The rights of workers are closely monitored by the state and protected by the Labor Inspectorate. Read the orders carefully and check your labor records. Unlawful termination of employment contracts can be appealed. Justified dismissals for absenteeism, drunkenness in the workplace, and other disciplinary violations are not subject to appeal. In these situations, the law is on the side of employers.

Vitaly Sazonov

Lawyer, author of articles on legal topics. Education: state educational institution of higher professional education "Moscow State Open University".

Dismissal procedure

In order for an employee to say goodbye to his place of work and management, he needs to carry out the steps described below upon dismissal, prescribed in labor legislation.

Step-by-step instruction:

  1. The first stage is drawing up a resignation letter. The desire must come from the person leaving, and not be the result of threats from the employer.
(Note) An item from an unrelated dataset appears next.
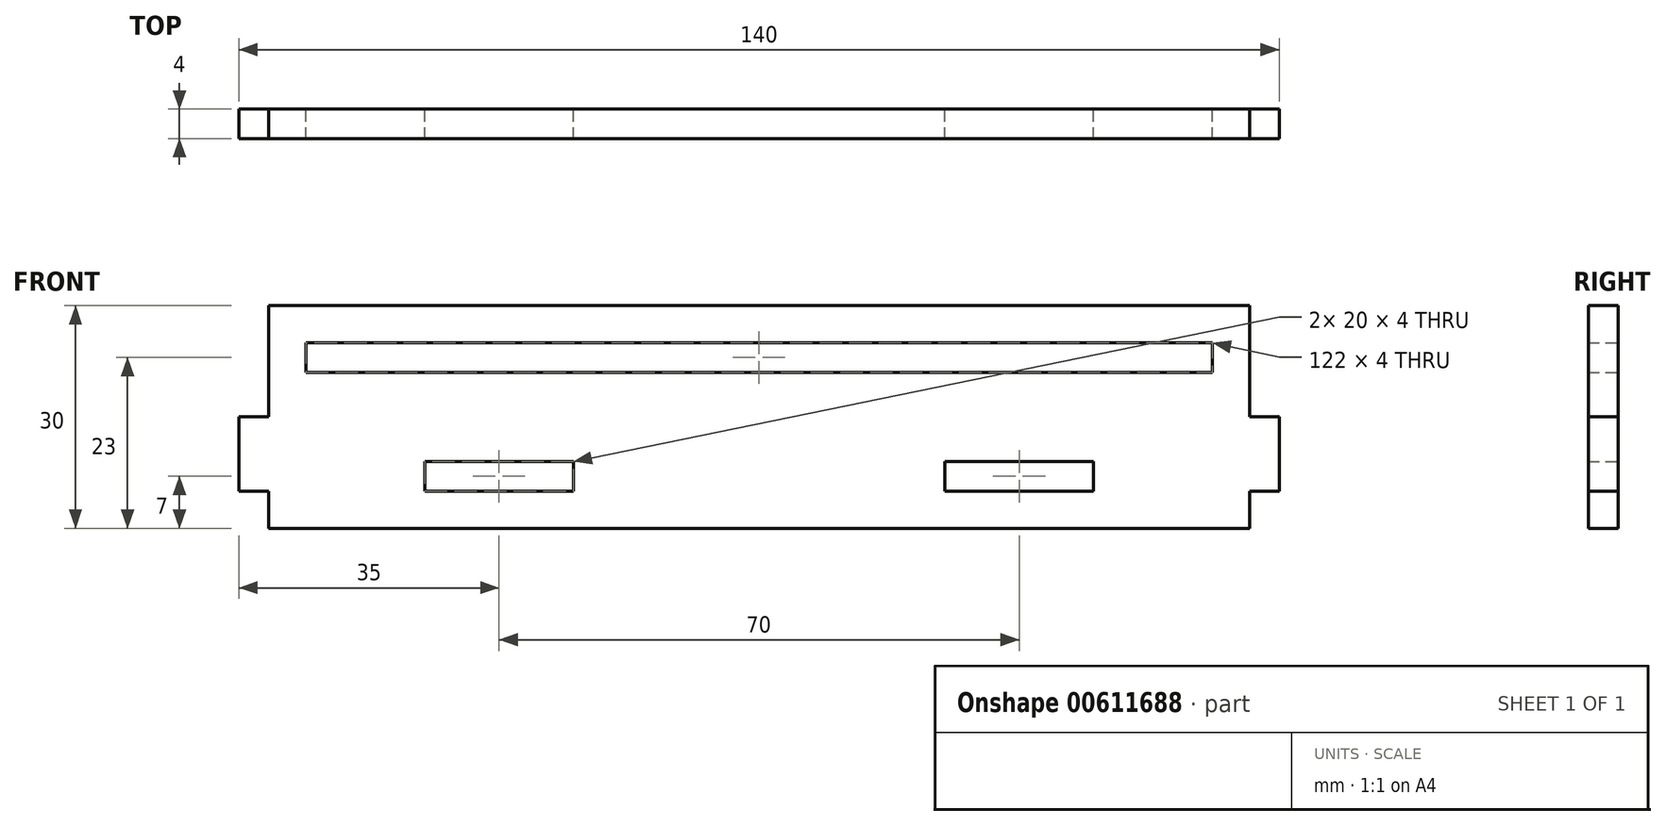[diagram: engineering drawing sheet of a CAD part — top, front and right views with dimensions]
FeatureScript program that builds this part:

When writing an application at the request or order of the company’s management, it will be quite difficult to prove the unlawfulness of the dismissal in the future.
  2. Next, an application for termination of the employment contract is submitted to management (director, general director). If it does not agree with such a decision, and an agreement has not been reached, a refusal may be issued. In this situation, it is recommended to send the application and notice of dismissal by mail.
  3. Once accepted, a dismissal order is issued. Such paper is issued precisely at the moment a person leaves the workplace.
  4. Next, an entry is made in the work book, where information is entered that the specialist was fired on his own initiative. The employee signs papers confirming receipt of the work book.
  5. The last stage is to carry out the necessary calculations. This includes not only wages, but also compensation for vacation days that were not used by the employee, financial assistance, etc. Money is accrued in accordance with the standards prescribed by current legislation.